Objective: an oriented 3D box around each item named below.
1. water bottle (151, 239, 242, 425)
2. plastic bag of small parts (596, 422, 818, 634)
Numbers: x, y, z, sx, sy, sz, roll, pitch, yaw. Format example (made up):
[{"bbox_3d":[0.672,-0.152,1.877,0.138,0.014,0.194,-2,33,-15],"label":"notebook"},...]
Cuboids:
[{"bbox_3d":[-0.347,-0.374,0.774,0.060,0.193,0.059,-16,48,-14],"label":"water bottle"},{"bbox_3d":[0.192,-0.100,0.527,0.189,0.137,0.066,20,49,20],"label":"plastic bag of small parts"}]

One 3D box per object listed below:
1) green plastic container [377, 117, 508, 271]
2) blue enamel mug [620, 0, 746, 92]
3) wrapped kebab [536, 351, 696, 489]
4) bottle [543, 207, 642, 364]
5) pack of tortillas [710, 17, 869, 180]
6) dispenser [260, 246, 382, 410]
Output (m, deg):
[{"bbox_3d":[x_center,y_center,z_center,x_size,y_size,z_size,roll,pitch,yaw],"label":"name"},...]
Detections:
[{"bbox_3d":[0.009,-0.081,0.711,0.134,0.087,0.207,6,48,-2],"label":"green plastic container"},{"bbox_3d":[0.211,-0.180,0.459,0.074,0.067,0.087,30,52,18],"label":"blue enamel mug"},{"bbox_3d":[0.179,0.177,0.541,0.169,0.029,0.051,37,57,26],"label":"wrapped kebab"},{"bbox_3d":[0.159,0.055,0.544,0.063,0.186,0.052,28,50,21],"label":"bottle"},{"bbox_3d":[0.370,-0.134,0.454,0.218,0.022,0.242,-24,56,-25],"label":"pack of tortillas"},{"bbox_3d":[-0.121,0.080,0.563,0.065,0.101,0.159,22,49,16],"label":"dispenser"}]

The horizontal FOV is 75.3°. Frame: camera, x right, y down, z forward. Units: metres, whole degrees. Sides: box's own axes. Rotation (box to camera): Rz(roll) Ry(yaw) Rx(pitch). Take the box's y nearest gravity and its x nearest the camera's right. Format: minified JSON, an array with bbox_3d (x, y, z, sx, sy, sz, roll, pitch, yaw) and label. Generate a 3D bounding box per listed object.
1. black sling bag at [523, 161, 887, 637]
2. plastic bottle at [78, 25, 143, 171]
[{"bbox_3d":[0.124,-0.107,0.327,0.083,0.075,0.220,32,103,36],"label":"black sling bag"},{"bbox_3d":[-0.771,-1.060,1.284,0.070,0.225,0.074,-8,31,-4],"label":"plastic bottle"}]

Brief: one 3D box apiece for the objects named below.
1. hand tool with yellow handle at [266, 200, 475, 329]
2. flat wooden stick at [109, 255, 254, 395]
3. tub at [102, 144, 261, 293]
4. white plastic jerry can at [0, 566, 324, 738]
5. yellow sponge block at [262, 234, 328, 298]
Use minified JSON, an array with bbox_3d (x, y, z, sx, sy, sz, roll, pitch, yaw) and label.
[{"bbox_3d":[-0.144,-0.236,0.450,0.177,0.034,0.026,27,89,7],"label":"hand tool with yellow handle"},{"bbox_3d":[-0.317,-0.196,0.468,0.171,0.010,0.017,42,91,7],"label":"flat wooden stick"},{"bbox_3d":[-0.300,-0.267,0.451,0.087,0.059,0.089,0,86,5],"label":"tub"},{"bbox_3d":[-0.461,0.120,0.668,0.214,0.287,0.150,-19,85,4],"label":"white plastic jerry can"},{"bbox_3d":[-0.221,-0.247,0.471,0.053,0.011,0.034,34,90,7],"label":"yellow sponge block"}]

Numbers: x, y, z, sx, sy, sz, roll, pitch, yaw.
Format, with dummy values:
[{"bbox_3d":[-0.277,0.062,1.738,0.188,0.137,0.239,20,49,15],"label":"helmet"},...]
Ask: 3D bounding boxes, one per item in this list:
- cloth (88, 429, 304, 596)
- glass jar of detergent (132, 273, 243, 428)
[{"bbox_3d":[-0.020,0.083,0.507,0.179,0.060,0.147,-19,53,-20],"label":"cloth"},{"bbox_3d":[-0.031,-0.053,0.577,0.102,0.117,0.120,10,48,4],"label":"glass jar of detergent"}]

◇ ◇ ◇ ◇

YOUR TASK = Some lines above hold the word "listed". Copy all of them.

EXERCISE RESULT =
One 3D box per object listed below:
The horizontal FOV is 75.3°. Frame: camera, x right, y down, z forward. Units: metres, whole degrees. Sides: box's own axes. Rotation (box to camera): Rz(roll) Ry(yaw) Rx(pitch). Take the box's y nearest gravity and its x nearest the camera's right. Format: minified JSON, an array with bbox_3d (x, y, z, sx, sy, sz, roll, pitch, yaw) and label. Generate a 3D bounding box per listed object.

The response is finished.